# Construction of a carvel rowing boat



## Scotach (Jun 28, 2008)

*The Davis 14'*

OK, here's my first installment on my LJ's blog. Since there is much involved in the construction of a boat, and I have about 400 photos, I'll try to show to my best ability, the most major stages of construction. We built 2 Davis boats over the past 6 months, one 14' and one 16'. The boat shown here is the 14'. Prior to physically building the boat came the lofting full size on the floor. Alright, let's get started, so sit back, relax, and enjoy the show.









Here we've built a strong back, set up the molds, placed the ribands and are lining out the frames spacing.
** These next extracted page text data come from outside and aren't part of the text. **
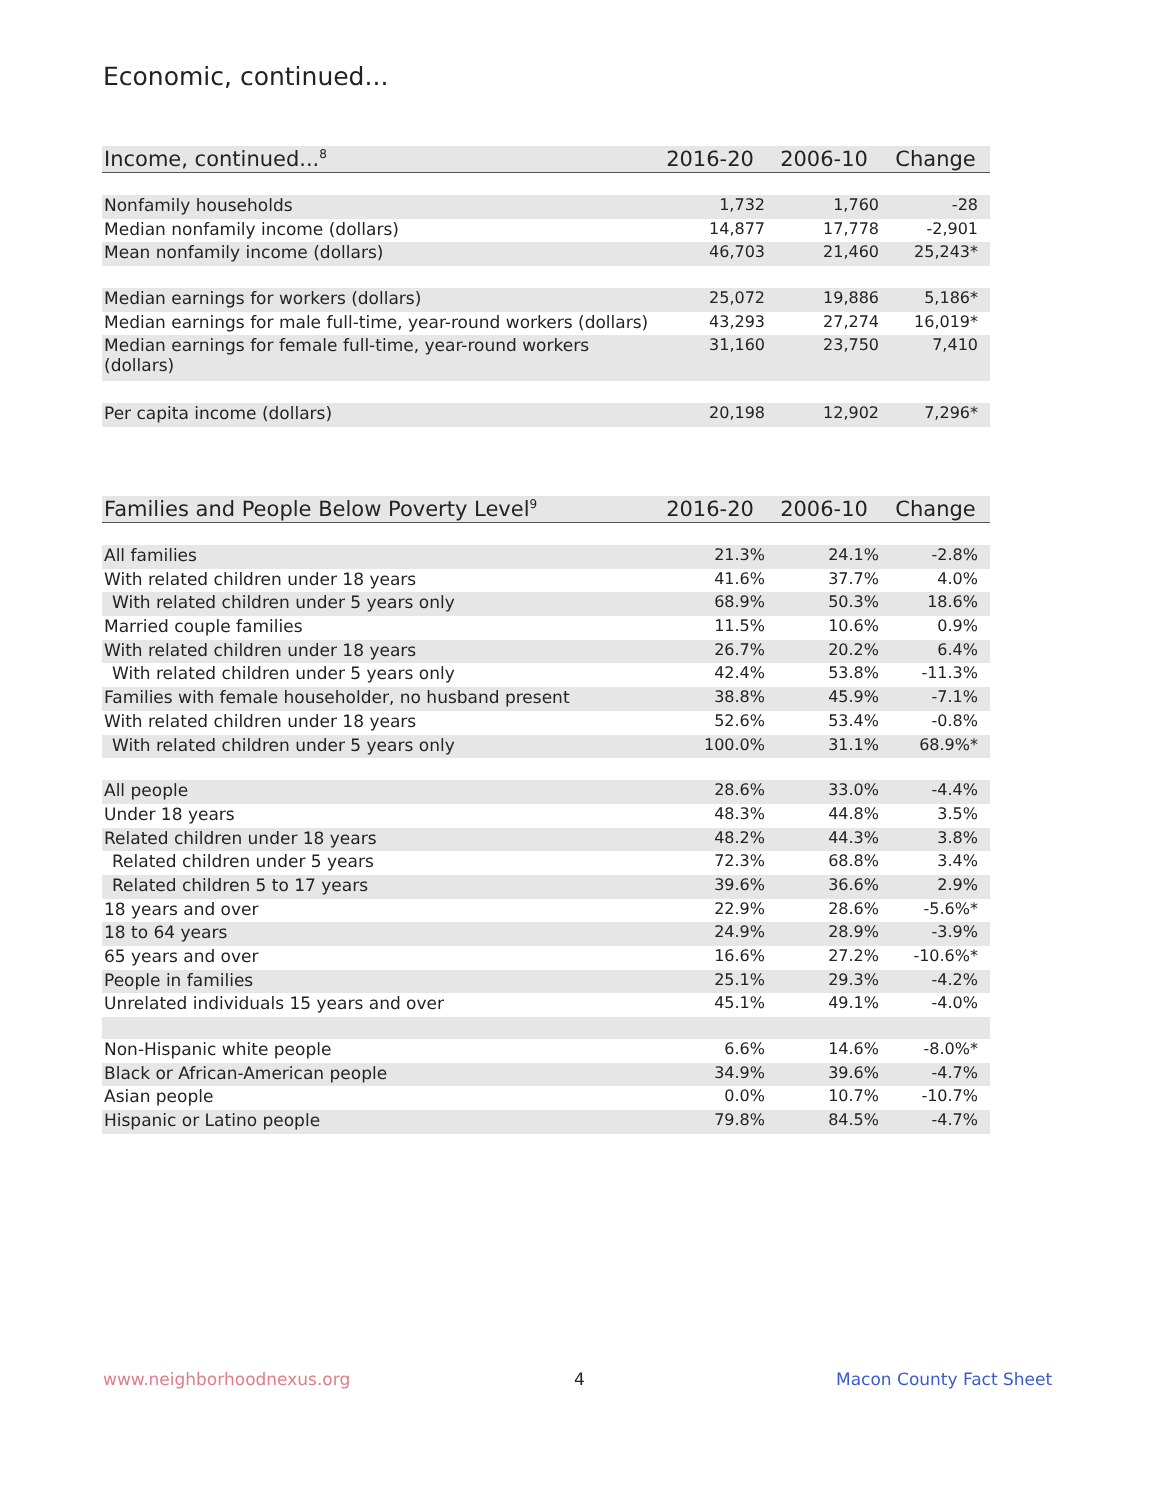Economic, continued...
| Income, continued...<sup>8</sup> | 2016-20 | 2006-10 | Change |
| --- | --- | --- | --- |
| Nonfamily households | 1,732 | 1,760 | -28 |
| Median nonfamily income (dollars) | 14,877 | 17,778 | -2,901 |
| Mean nonfamily income (dollars) | 46,703 | 21,460 | 25,243* |
| Median earnings for workers (dollars) | 25,072 | 19,886 | 5,186* |
| Median earnings for male full-time, year-round workers (dollars) | 43,293 | 27,274 | 16,019* |
| Median earnings for female full-time, year-round workers (dollars) | 31,160 | 23,750 | 7,410 |
| Per capita income (dollars) | 20,198 | 12,902 | 7,296* |
| Families and People Below Poverty Level<sup>9</sup> | 2016-20 | 2006-10 | Change |
| --- | --- | --- | --- |
| All families | 21.3% | 24.1% | -2.8% |
| With related children under 18 years | 41.6% | 37.7% | 4.0% |
| With related children under 5 years only | 68.9% | 50.3% | 18.6% |
| Married couple families | 11.5% | 10.6% | 0.9% |
| With related children under 18 years | 26.7% | 20.2% | 6.4% |
| With related children under 5 years only | 42.4% | 53.8% | -11.3% |
| Families with female householder, no husband present | 38.8% | 45.9% | -7.1% |
| With related children under 18 years | 52.6% | 53.4% | -0.8% |
| With related children under 5 years only | 100.0% | 31.1% | 68.9%* |
| All people | 28.6% | 33.0% | -4.4% |
| Under 18 years | 48.3% | 44.8% | 3.5% |
| Related children under 18 years | 48.2% | 44.3% | 3.8% |
| Related children under 5 years | 72.3% | 68.8% | 3.4% |
| Related children 5 to 17 years | 39.6% | 36.6% | 2.9% |
| 18 years and over | 22.9% | 28.6% | -5.6%* |
| 18 to 64 years | 24.9% | 28.9% | -3.9% |
| 65 years and over | 16.6% | 27.2% | -10.6%* |
| People in families | 25.1% | 29.3% | -4.2% |
| Unrelated individuals 15 years and over | 45.1% | 49.1% | -4.0% |
| Non-Hispanic white people | 6.6% | 14.6% | -8.0%* |
| Black or African-American people | 34.9% | 39.6% | -4.7% |
| Asian people | 0.0% | 10.7% | -10.7% |
| Hispanic or Latino people | 79.8% | 84.5% | -4.7% |
www.neighborhoodnexus.org 4 Macon County Fact Sheet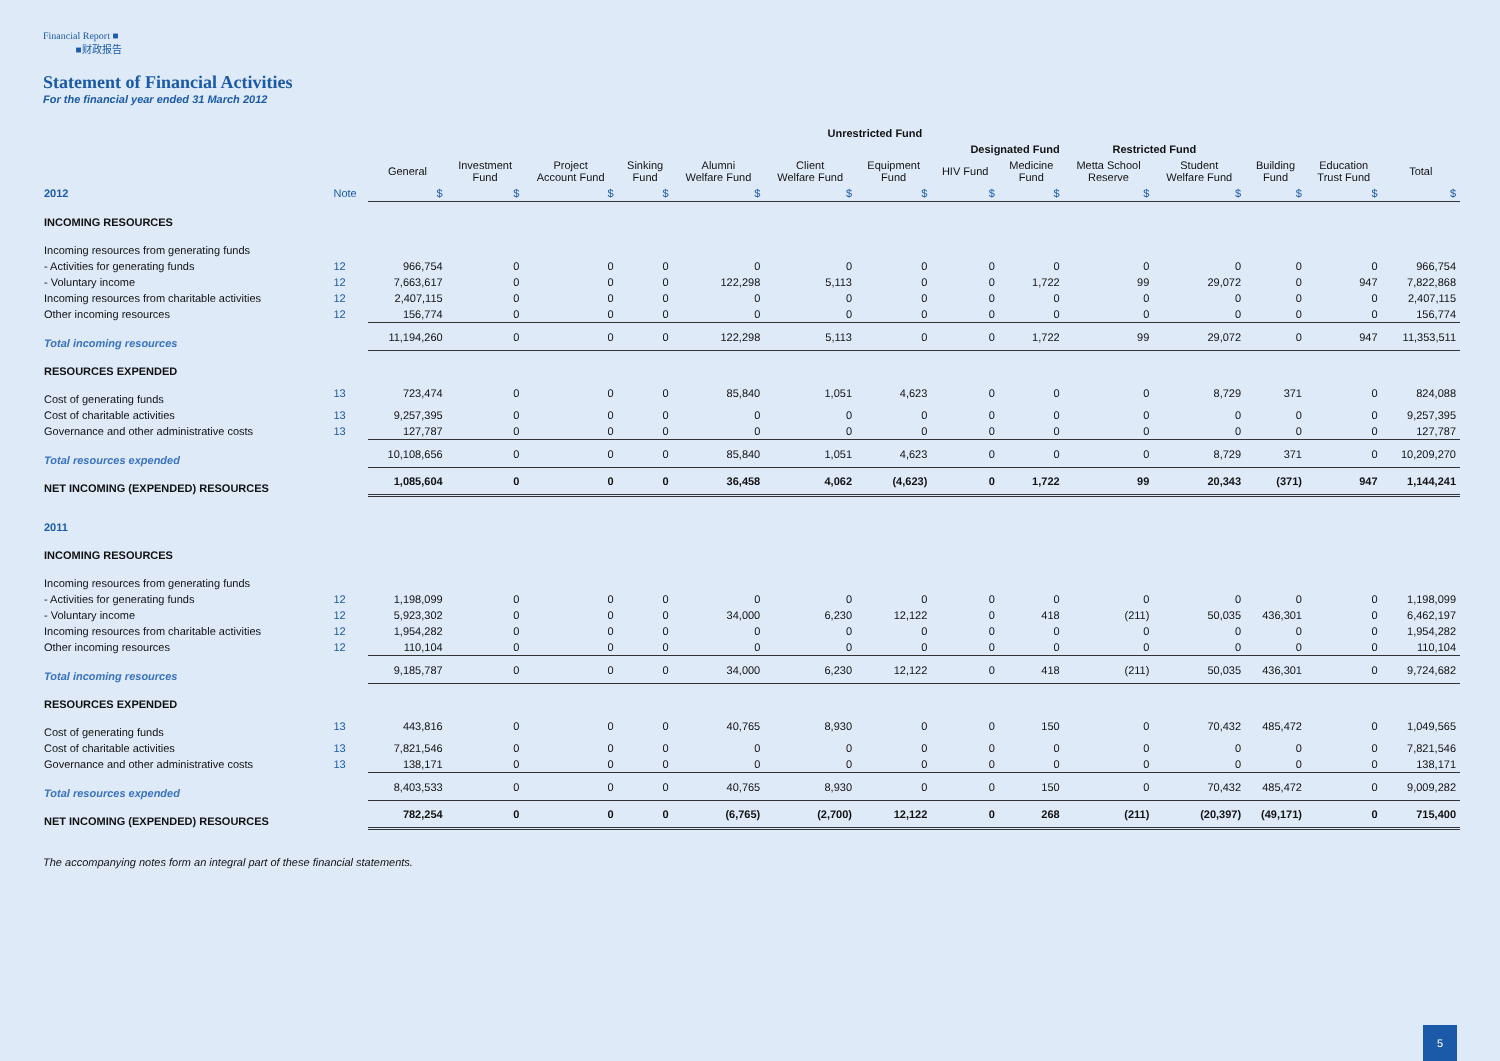Financial Report ■
■财政报告
Statement of Financial Activities
For the financial year ended 31 March 2012
| | | Unrestricted Fund | | | | | | | | | | | | | |
| --- | --- | --- | --- | --- | --- | --- | --- | --- | --- | --- | --- | --- | --- | --- | --- |
| | | Designated Fund | | | | | | | | | Restricted Fund | | | | |
| | | General | Investment Fund | Project Account Fund | Sinking Fund | Alumni Welfare Fund | Client Welfare Fund | Equipment Fund | HIV Fund | Medicine Fund | Metta School Reserve | Student Welfare Fund | Building Fund | Education Trust Fund | Total |
| 2012 | Note | $ | $ | $ | $ | $ | $ | $ | $ | $ | $ | $ | $ | $ | $ |
| INCOMING RESOURCES | | | | | | | | | | | | | | | |
| Incoming resources from generating funds | | | | | | | | | | | | | | | |
| - Activities for generating funds | 12 | 966,754 | 0 | 0 | 0 | 0 | 0 | 0 | 0 | 0 | 0 | 0 | 0 | 0 | 966,754 |
| - Voluntary income | 12 | 7,663,617 | 0 | 0 | 0 | 122,298 | 5,113 | 0 | 0 | 1,722 | 99 | 29,072 | 0 | 947 | 7,822,868 |
| Incoming resources from charitable activities | 12 | 2,407,115 | 0 | 0 | 0 | 0 | 0 | 0 | 0 | 0 | 0 | 0 | 0 | 0 | 2,407,115 |
| Other incoming resources | 12 | 156,774 | 0 | 0 | 0 | 0 | 0 | 0 | 0 | 0 | 0 | 0 | 0 | 0 | 156,774 |
| Total incoming resources | | 11,194,260 | 0 | 0 | 0 | 122,298 | 5,113 | 0 | 0 | 1,722 | 99 | 29,072 | 0 | 947 | 11,353,511 |
| RESOURCES EXPENDED | | | | | | | | | | | | | | | |
| Cost of generating funds | 13 | 723,474 | 0 | 0 | 0 | 85,840 | 1,051 | 4,623 | 0 | 0 | 0 | 8,729 | 371 | 0 | 824,088 |
| Cost of charitable activities | 13 | 9,257,395 | 0 | 0 | 0 | 0 | 0 | 0 | 0 | 0 | 0 | 0 | 0 | 0 | 9,257,395 |
| Governance and other administrative costs | 13 | 127,787 | 0 | 0 | 0 | 0 | 0 | 0 | 0 | 0 | 0 | 0 | 0 | 0 | 127,787 |
| Total resources expended | | 10,108,656 | 0 | 0 | 0 | 85,840 | 1,051 | 4,623 | 0 | 0 | 0 | 8,729 | 371 | 0 | 10,209,270 |
| NET INCOMING (EXPENDED) RESOURCES | | 1,085,604 | 0 | 0 | 0 | 36,458 | 4,062 | (4,623) | 0 | 1,722 | 99 | 20,343 | (371) | 947 | 1,144,241 |
| 2011 | | | | | | | | | | | | | | | |
| INCOMING RESOURCES | | | | | | | | | | | | | | | |
| Incoming resources from generating funds | | | | | | | | | | | | | | | |
| - Activities for generating funds | 12 | 1,198,099 | 0 | 0 | 0 | 0 | 0 | 0 | 0 | 0 | 0 | 0 | 0 | 0 | 1,198,099 |
| - Voluntary income | 12 | 5,923,302 | 0 | 0 | 0 | 34,000 | 6,230 | 12,122 | 0 | 418 | (211) | 50,035 | 436,301 | 0 | 6,462,197 |
| Incoming resources from charitable activities | 12 | 1,954,282 | 0 | 0 | 0 | 0 | 0 | 0 | 0 | 0 | 0 | 0 | 0 | 0 | 1,954,282 |
| Other incoming resources | 12 | 110,104 | 0 | 0 | 0 | 0 | 0 | 0 | 0 | 0 | 0 | 0 | 0 | 0 | 110,104 |
| Total incoming resources | | 9,185,787 | 0 | 0 | 0 | 34,000 | 6,230 | 12,122 | 0 | 418 | (211) | 50,035 | 436,301 | 0 | 9,724,682 |
| RESOURCES EXPENDED | | | | | | | | | | | | | | | |
| Cost of generating funds | 13 | 443,816 | 0 | 0 | 0 | 40,765 | 8,930 | 0 | 0 | 150 | 0 | 70,432 | 485,472 | 0 | 1,049,565 |
| Cost of charitable activities | 13 | 7,821,546 | 0 | 0 | 0 | 0 | 0 | 0 | 0 | 0 | 0 | 0 | 0 | 0 | 7,821,546 |
| Governance and other administrative costs | 13 | 138,171 | 0 | 0 | 0 | 0 | 0 | 0 | 0 | 0 | 0 | 0 | 0 | 0 | 138,171 |
| Total resources expended | | 8,403,533 | 0 | 0 | 0 | 40,765 | 8,930 | 0 | 0 | 150 | 0 | 70,432 | 485,472 | 0 | 9,009,282 |
| NET INCOMING (EXPENDED) RESOURCES | | 782,254 | 0 | 0 | 0 | (6,765) | (2,700) | 12,122 | 0 | 268 | (211) | (20,397) | (49,171) | 0 | 715,400 |
The accompanying notes form an integral part of these financial statements.
5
Once we liked the frames spacing we worked out, we began to frame the boat. Frames came right from the steam box and were bent onto the boat, clamped and let sit to cool.









At this stage all frames are on the boat, we've lined out the planks on the frames and are spiling the first plank.









Most of the planks are on at this stage, she's looking like a boat now. Has anyone got clamp?









Here we're set up to spile the last plank. This plank above all has to be hewn carefully, it's a friction fit when placed on the boat, so all measuring and bevels have to be dead on.









And here she is all planked up, you can see the shutter plank on the right side of the boat. It is still standing proud before hand planing. Notice only one clamp, the rest of the plank is held on by friction.









All the planks are on the boat, and have been faired. Now comes caulking the plank seams. We're using cotton for this. The wet is from linseed oil, used to lubricate the seam for ease of caulking.









Here's a student laying caulk into a plank seam.









Look at that! Right side up. All the seams have been caulked and the hull has been faired. Now we get to see what she really looks like.









The boat has been set on its lines, plumbed and leveled. We're now ready to work on the interior.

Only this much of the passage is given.